Activity:
Copy every entry word for word. Skip the pictures.

Camera metadata records
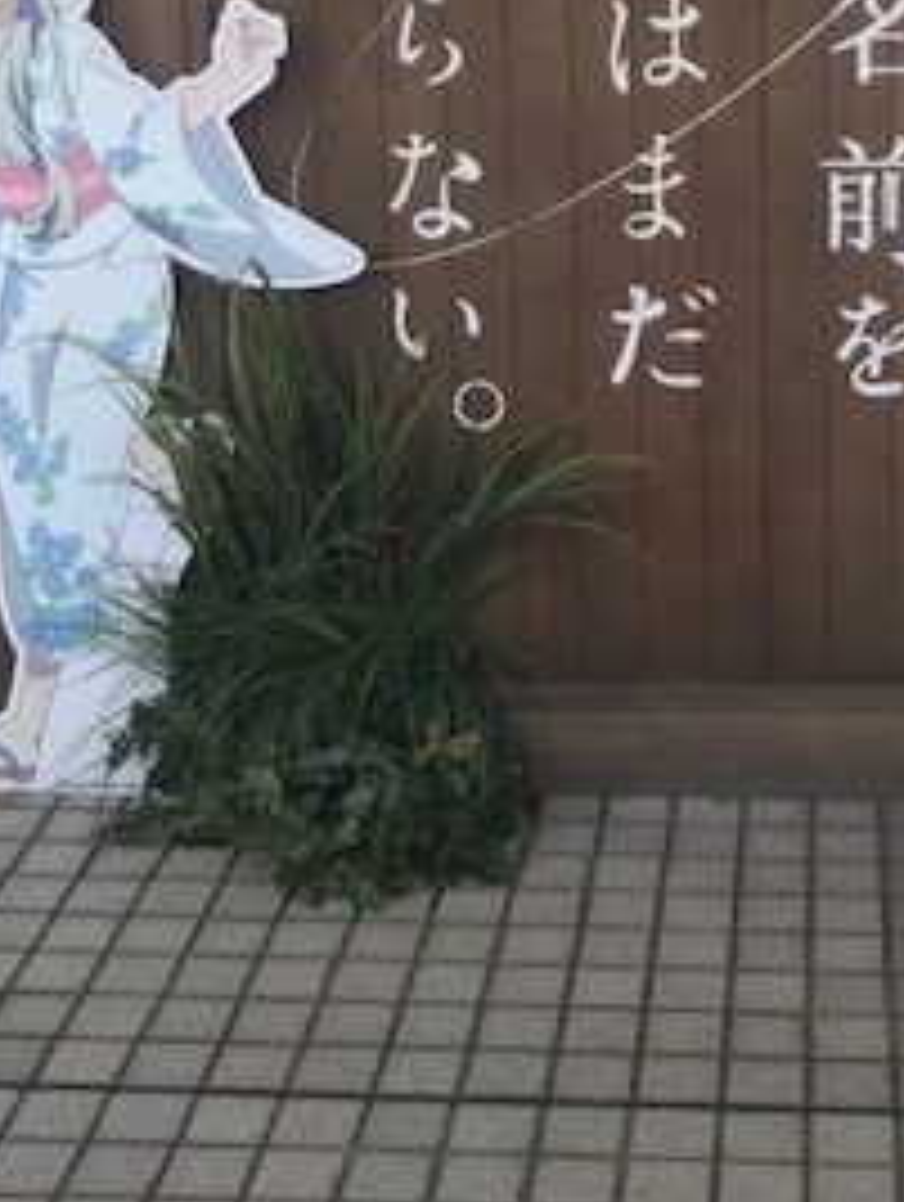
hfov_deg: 21.7
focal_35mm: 67
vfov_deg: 28.1
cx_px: 702
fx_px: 2327
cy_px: 167
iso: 20
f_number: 1.8
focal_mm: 3.99
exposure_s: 1/123
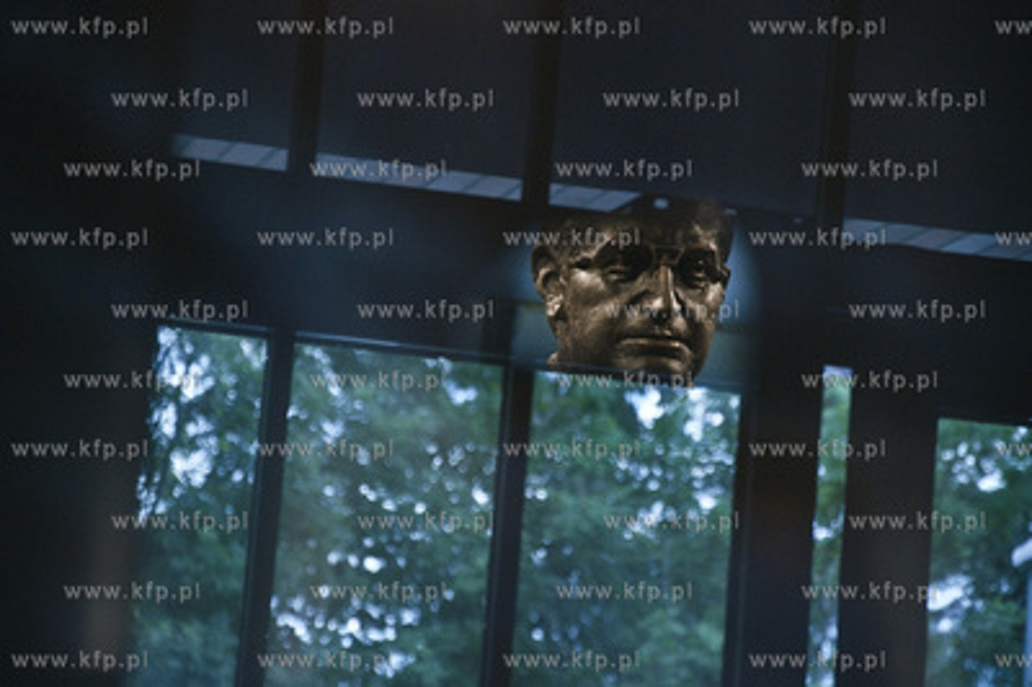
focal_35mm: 158
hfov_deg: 13.1
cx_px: 516
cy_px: 344
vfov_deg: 8.7
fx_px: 4511
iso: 400
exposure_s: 1/100
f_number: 5.6
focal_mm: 105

Exercise response:
hfov_deg: 21.7
focal_35mm: 67
vfov_deg: 28.1
cx_px: 702
fx_px: 2327
cy_px: 167
iso: 20
f_number: 1.8
focal_mm: 3.99
exposure_s: 1/123
focal_35mm: 158
hfov_deg: 13.1
cx_px: 516
cy_px: 344
vfov_deg: 8.7
fx_px: 4511
iso: 400
exposure_s: 1/100
f_number: 5.6
focal_mm: 105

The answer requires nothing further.